DC circuits need to be just long enough to go from your batteries to your inverters. You’d be sending AC everywhere from that location. That would be a main panel and everything else would technically be sub panels.

I do send DC to my shed from my solar panels rather than converting to AC at the panels because they are 280 feet away and I can use much smaller wire with less line loss. This requires SCCs or DC/AC inverters (like Sunny Boys) though that can handle higher voltage (12 of my panels will output 450-500 volts Dc on average when in series, just under 600 volts DC on coldest day on record).

But if the panels would have been closer, I would have likely just mounted the Sunny Boys underneath them and converted to AC there.

And I might do that in other locations.

It helps that I have a complete SMA setup, but other inverters are also capable of “AC coupling.”
 
DC circuits need to be just long enough to go from your batteries to your inverters. You’d be sending AC everywhere from that location. That would be a main panel and everything else would technically be sub panels.

I do send DC to my shed from my solar panels rather than converting to AC at the panels because they are 280 feet away and I can use much smaller wire with less line loss. This requires SCCs or DC/AC inverters (like Sunny Boys) though that can handle higher voltage (12 of my panels will output 450-500 volts Dc on average when in series, just under 600 volts DC on coldest day on record).

But if the panels would have been closer, I would have likely just mounted the Sunny Boys underneath them and converted to AC there.

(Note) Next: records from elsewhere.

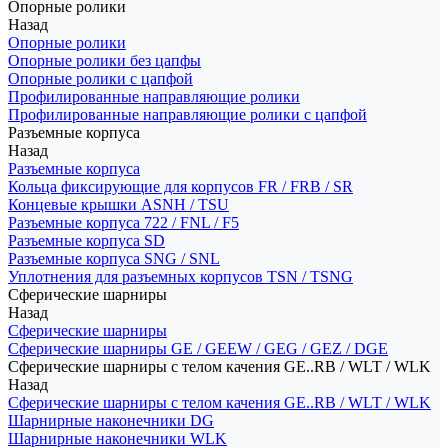
Опорные ролики
Назад
Опорные ролики
Опорные ролики без цапфы
Опорные ролики с цапфой
Профилированные направляющие ролики
Профилированные направляющие ролики с цапфой
Разъемные корпуса
Назад
Разъемные корпуса
Кольца фиксирующие для корпусов FR / FRB / SR
Концевые крышки ASNH / TSU
Разъемные корпуса 722 / FNL / F5
Разъемные корпуса SD
Разъемные корпуса SNG / SNL
Уплотнения для разъемных корпусов TSN / TSNG
Сферические шарниры
Назад
Сферические шарниры
Сферические шарниры GE / GEEW / GEG / GEZ / DGE
Сферические шарниры с телом качения GE..RB / WLT / WLK
Назад
Сферические шарниры с телом качения GE..RB / WLT / WLK
Шарнирные наконечники DG
Шарнирные наконечники WLK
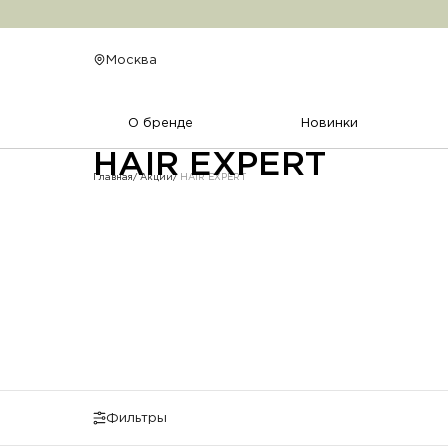
HAIR EXPERT
Москва
О бренде
Новинки
HAIR EXPERT
Главная
Акции
HAIR EXPERT
Фильтры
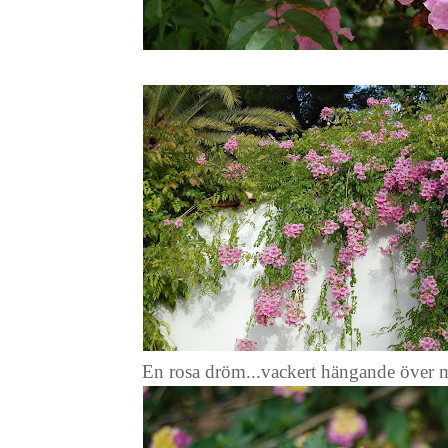
En rosa dröm...vackert hängande över 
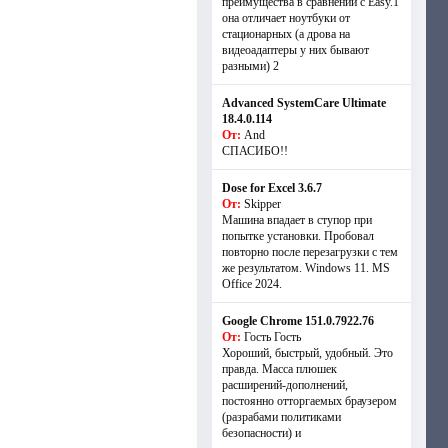
преимущества в сравнении с Easy.1
она отличает ноутбуки от
стационарных (а дрова на
видеоадаптеры у них бывают
разными) 2
Advanced SystemCare Ultimate
18.4.0.114
От:
And
СПАСИБО!!
Dose for Excel 3.6.7
От:
Skipper
Машина впадает в ступор при
попытке установки. Пробовал
повторно после перезагрузки с тем
же результатом. Windows 11. MS
Offiсe 2024.
Google Chrome 151.0.7922.76
От:
Гость Гость
Хороший, быстрый, удобный. Это
правда. Масса плюшек
расширений-дополнений,
постоянно отторгаемых браузером
(разрабами политиками
безопасности) и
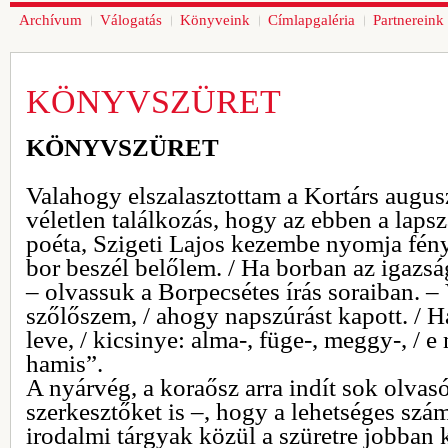
Archívum
Válogatás
Könyveink
Címlapgaléria
Partnereink
KÖNYVSZÜRET
KÖNYVSZÜRET
Valahogy elszalasztottam a Kortárs augusz
véletlen találkozás, hogy az ebben a laps
poéta, Szigeti Lajos kezembe nyomja fén
bor beszél belőlem. / Ha borban az igazs
– olvassuk a Borpecsétes írás soraiban. –
szőlőszem, / ahogy napszúrást kapott. / H
leve, / kicsinye: alma-, füge-, meggy-, / 
hamis”.
A nyárvég, a koraősz arra indít sok olvasó
szerkesztőket is –, hogy a lehetséges szá
irodalmi tárgyak közül a szüretre jobban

And I might do that in other locations.

It helps that I have a complete SMA setup, but other inverters are also capable of “AC coupling.”
Actually that’s what you might should look for. A system that’s capable of AC coupling and which can establish a grid. SMA does this by design but there are others than can do it too. (Some Outback and Schneider units I believe).
 
Yeah I think Sunny Boys are even explicitly listed for/have official system schematics showing how to AC couple to storage? I think putting those in the remote buildings to handle the PV on roof and ground mounts next to it, and then AC coupling back to one place with batteries and grid connection, is a pretty standard approach.
Yeah with SMA Sunny Islands, it’s fairly intuitive. The LiFePo solutions aren’t as intuitive and/or cheap, but not insurmountable.